■ Your goal ■
Count the lines in the dataset entries below that contain the string "does". Reply with the number only.
Segment Start: Supplied data
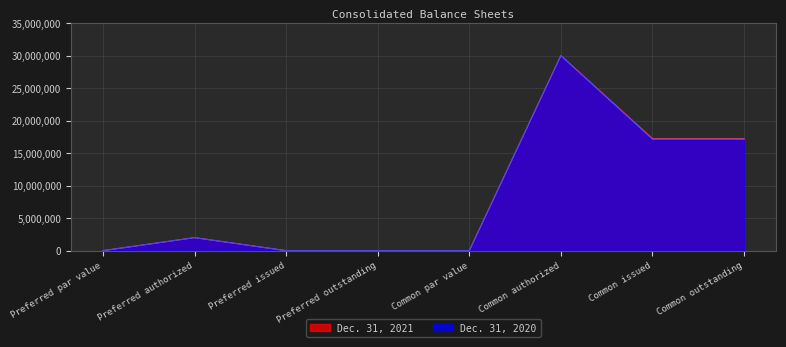

At how many categories does at least one series exceed 154139?

4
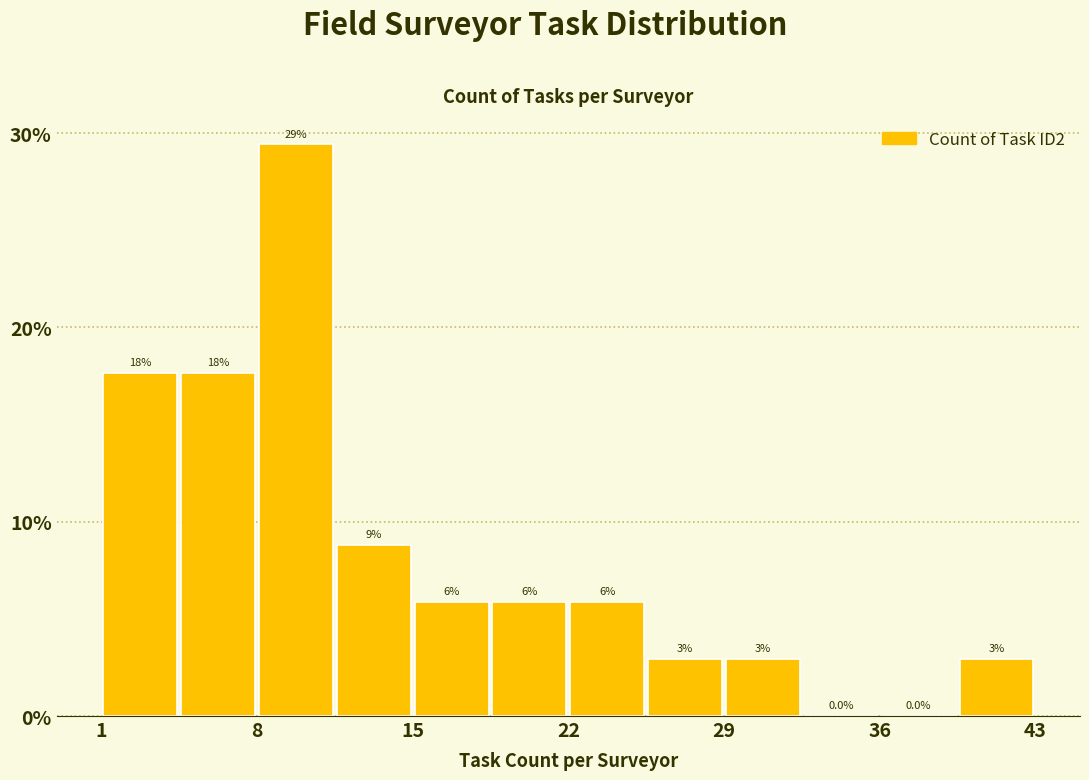

Read against the x-axis, roughly where is the centre of the tallest bar?

10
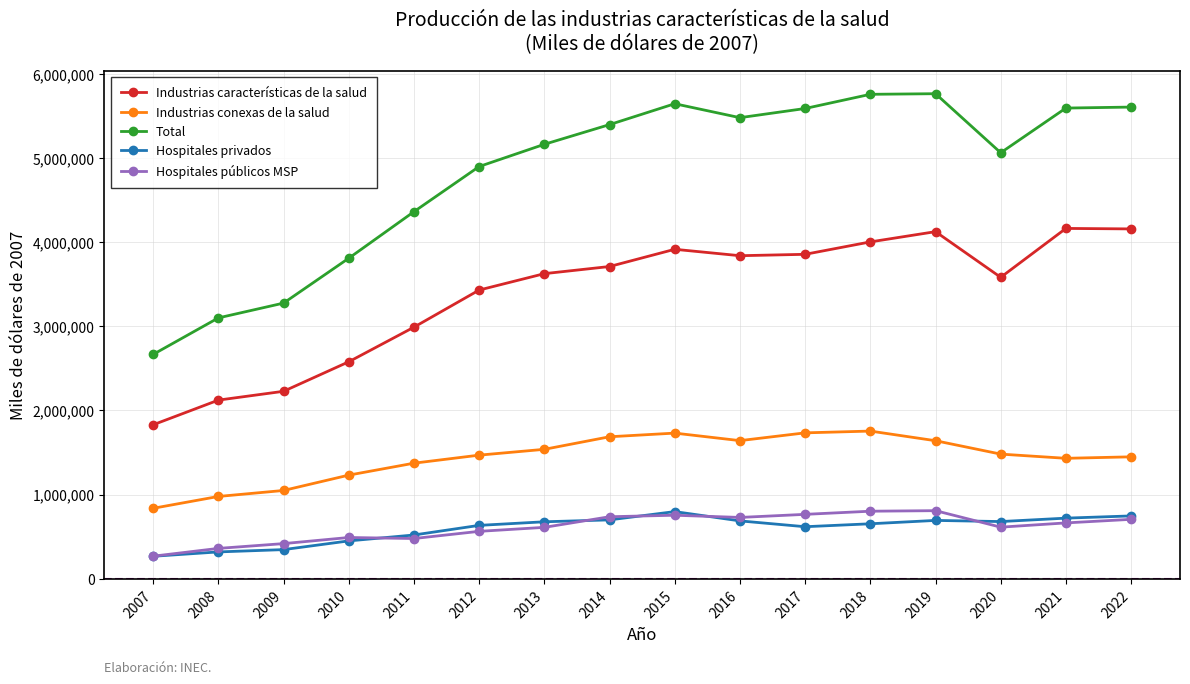

What is the value of the Industrias conexas de la salud point at the 5th from the left?

1372510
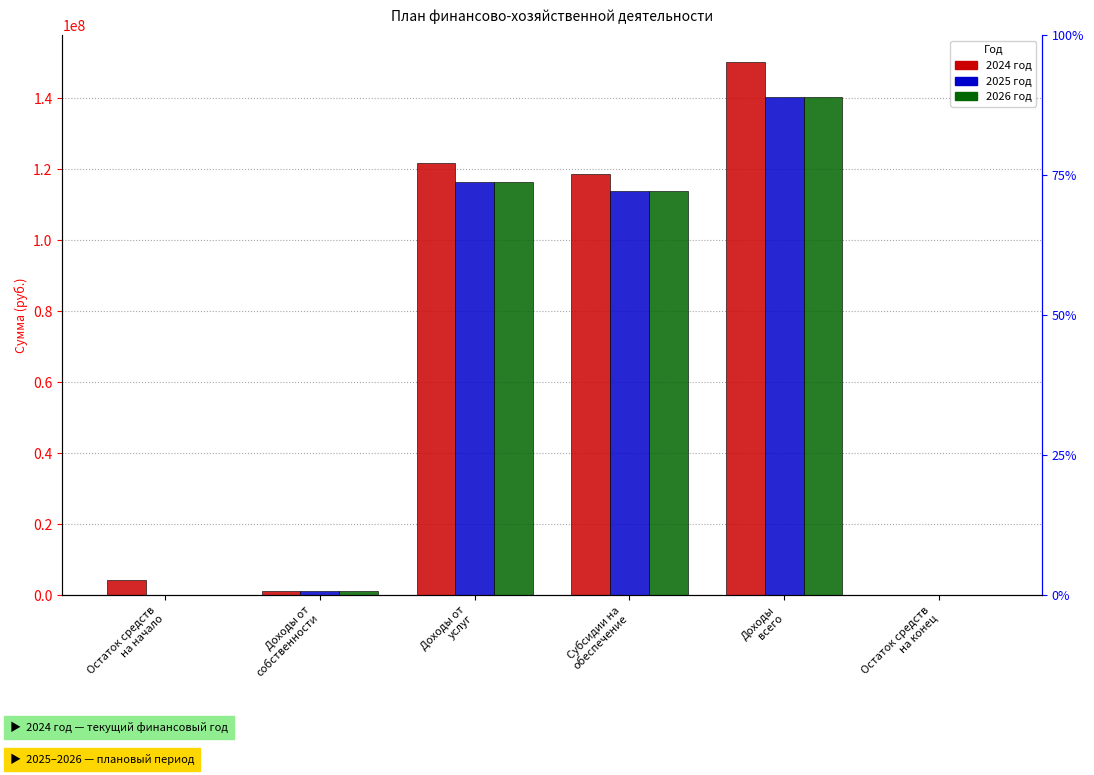

Where does the 2025 series first go above 113711343?

Доходы от
услуг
Segment End: Supplied data
■ Solution ■
2